Load a preprocessing pipeline

In [10]:
nlp = spacy.load("en_core_web_sm")

In [15]:
doc= nlp("This is a text")
list(doc)

[This, is, a, text]

What are the components in the pipeline?

In [16]:
nlp.pipe_names

['tok2vec', 'tagger', 'parser', 'attribute_ruler', 'lemmatizer', 'ner']

Let's try an example:

In [48]:
prep_text=[]
docs=nlp.pipe(text_data[:5])

for doc in tqdm(docs):

    p=[]
    for tok in doc:

        # token should not be a digit
        if not tok.is_digit:

            if tok.is_sent_start:
                p.append('<s>')
                p.append(tok.lemma_)
            elif tok.is_sent_end:
                if not tok.is_punct:
                    p.append(tok.lemma_)
                p.append('</s>')
            else:

                # should not be a punct mark
                if not tok.is_punct:
                    p.append(tok.lemma_)
                
        # if sentence starts with a digit
        else:
            if tok.is_sent_start:
                p.append('<s>')
    
    # lower case all the words to avoid confusion
    p= [i.lower() for i in p]
    prep_text.append(p)

prep_text[0]

5it [00:00, 160.91it/s]


['<s>',
 'green',
 'and',
 'blue',
 '</s>',
 '<s>',
 'very',
 'thick',
 'and',
 'soft',
 '</s>',
 '<s>',
 'perfect',
 'for',
 'layer',
 'on',
 'cold',
 'day',
 '</s>',
 '<s>',
 'like',
 'new',
 'condition',
 '</s>',
 '<s>',
 'free',
 'shipping',
 '</s>']

Now, let's define our preprocessing function

In [45]:
def preprocess(text : list )-> list :

    # define list that will contain preprocessed text
    preprocessed= []

    # load the preprocessing pipeline
    nlp = spacy.load("en_core_web_sm")

    # pass data through the pipeline
    docs= nlp.pipe(text_data, n_process=4 )

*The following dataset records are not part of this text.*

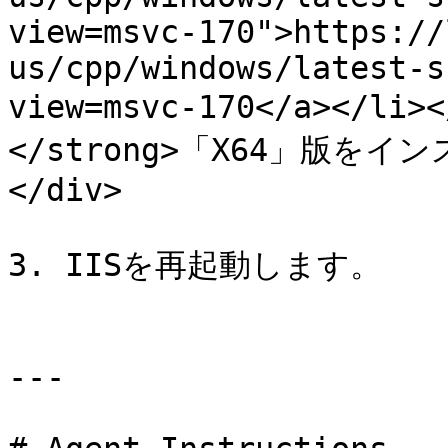
view=msvc-170">https://
us/cpp/windows/latest-s
view=msvc-170</a></li
</strong>「X64」版を
</div>

3. IISを再起動します。

---
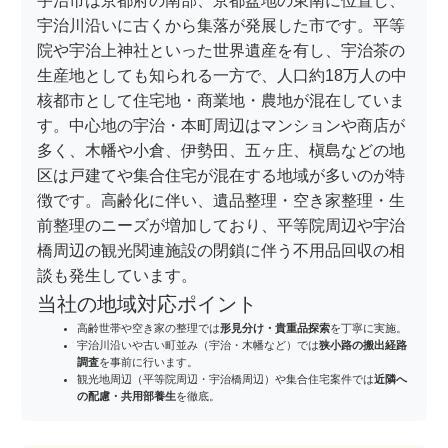
宇治市は京都府の南部、京都盆地の東南に位置し、
宇治川沿いに古くから集落が発展した市です。平等
院や宇治上神社といった世界遺産を有し、宇治茶の
生産地としても知られる一方で、人口約18万人の中
核都市として住宅地・商業地・農地が混在していま
す。中心地の宇治・本町周辺はマンションや商店が
多く、木幡や小倉、伊勢田、五ヶ庄、槇島などの地
区は戸建てや集合住宅が混在する地域が多いのが特
徴です。高齢化に伴い、遺品整理・空き家整理・生
前整理のニーズが増加しており、平等院周辺や宇治
橋周辺の観光関連施設の閉鎖に伴う不用品回収の相
談も発生しています。
当社の地域対応ポイント
高齢世帯や空き家の整理では
形見分け・貴重品探索
を丁寧に実施。
宇治川沿いや古い町並み（宇治・木幡など）では
狭小路の搬出経路
調査
を事前に行います。
観光地周辺（平等院周辺・宇治橋周辺）や集合住宅案件では
近隣へ
の配慮・共用部養生
を徹底。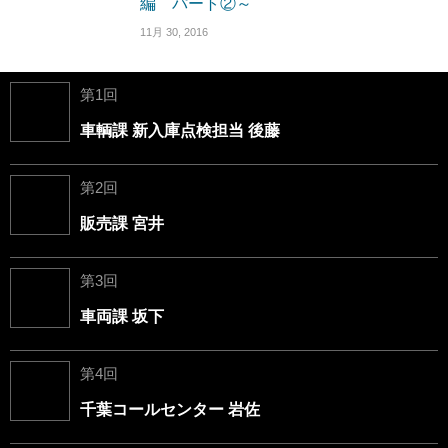
編 パート②～
11月 30, 2016
第1回
車輌課 新入庫点検担当 後藤
第2回
販売課 宮井
第3回
車両課 坂下
第4回
千葉コールセンター 岩佐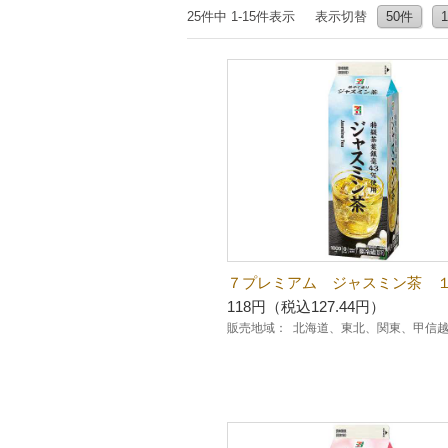
25件中 1-15件表示
表示切替
50件
７プレミアム ジャスミン茶 
118円（税込127.44円）
販売地域：
北海道、東北、関東、甲信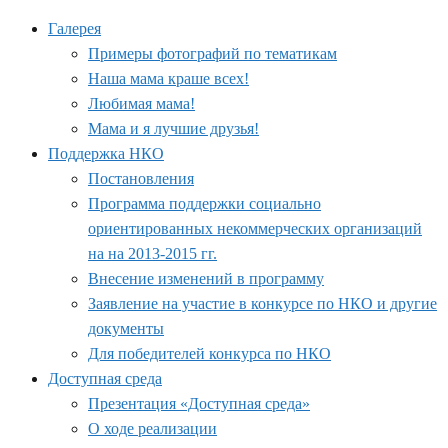
Галерея
Примеры фотографий по тематикам
Наша мама краше всех!
Любимая мама!
Мама и я лучшие друзья!
Поддержка НКО
Постановления
Программа поддержки социально
ориентированных некоммерческих организаций
на на 2013-2015 гг.
Внесение изменений в программу
Заявление на участие в конкурсе по НКО и другие
документы
Для победителей конкурса по НКО
Доступная среда
Презентация «Доступная среда»
О ходе реализации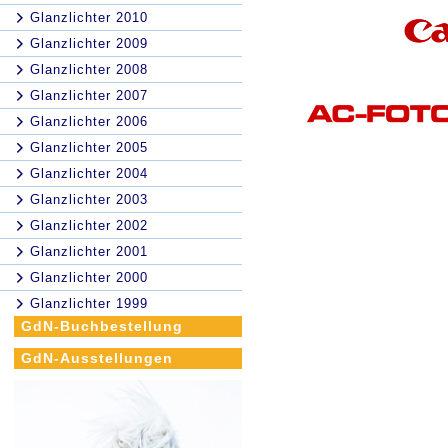
Glanzlichter 2010
Glanzlichter 2009
Glanzlichter 2008
Glanzlichter 2007
Glanzlichter 2006
Glanzlichter 2005
Glanzlichter 2004
Glanzlichter 2003
Glanzlichter 2002
Glanzlichter 2001
Glanzlichter 2000
Glanzlichter 1999
GdN-Buchbestellung
GdN-Ausstellungen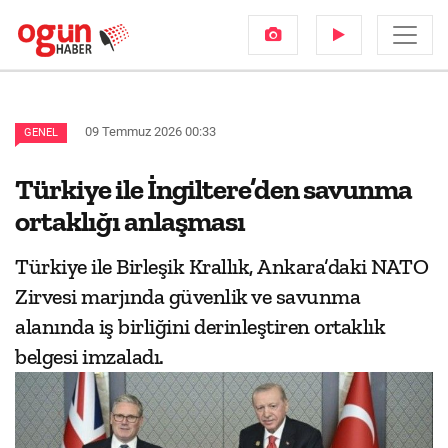
09 Temmuz 2026 00:33
GENEL
Türkiye ile İngiltere’den savunma
ortaklığı anlaşması
Türkiye ile Birleşik Krallık, Ankara’daki NATO
Zirvesi marjında güvenlik ve savunma
alanında iş birliğini derinleştiren ortaklık
belgesi imzaladı.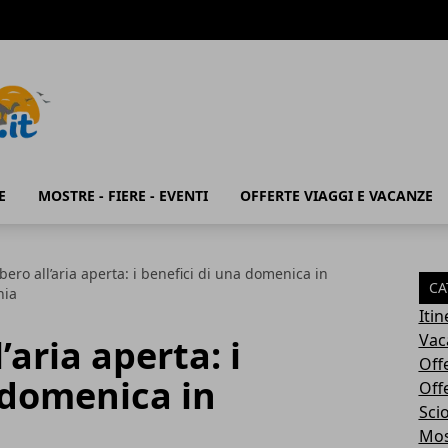
E
MOSTRE - FIERE - EVENTI
OFFERTE VIAGGI E VACANZE
bero all’aria aperta: i benefici di una domenica in
CA
nia
Iti
Vac
’aria aperta: i
Off
 domenica in
Off
Sci
Most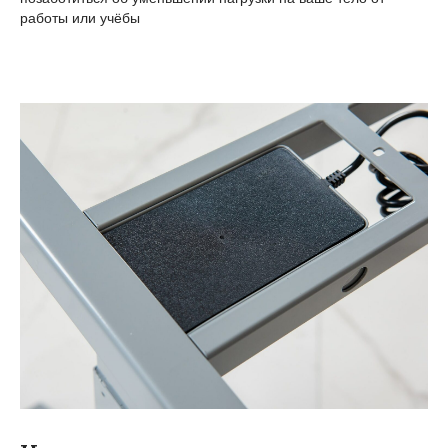
работы или учёбы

    # apply rules on the data 
    for doc in tqdm(docs):

        p=[]
        for tok in doc:

            # token should not be a digit
            if not tok.is_digit:

                if tok.is_sent_start:
                    p.append('<s>')
                    p.append(tok.lemma_)
                elif tok.is_sent_end:
                    if not tok.is_punct:
                        p.append(tok.lemma_)
                    p.append('</s>')
                else:

                    # should not be a punct mark
                    if not tok.is_punct:
                        p.append(tok.lemma_)
                    
            # if sentence starts with a digit
            else:
                if tok.is_sent_start:
                    p.append('<s>')
        
        # lower case all the words to avoid confusion
        p= [i.lower() for i in p]
        p_str=' '.join(p)
        preprocessed.append(p_str)

    return preprocessed

Try out the function

In [49]:
preprocessed_data= preprocess(text_data)

972406it [1:15:16, 215.29it/s]


It took about 1 hr 15 mins to preprocess the whole dataset.

In [50]:
len(preprocessed_data)

972406

What does the preprocessed data look like?

In [63]:
preprocessed_data[100]

'<s> long sleeve black top with an aztec florida print </s> <s> henley type sleeve </s> <s> wear but no flaw </s> <s> size medium large i be move cross country in january and i need as many thing sell as possible </s> <s> bundle for big discount </s> <s> no free shipping unless offer in price reasonable offer accept </s> <s> * out of town until monday- item sell during that time will be ship on tuesday </s>'

Save this data for later

In [62]:
with open('../data/spacy_preprocessed.pickle', 'wb') as file:

    pickle.dump(preprocessed_data,file)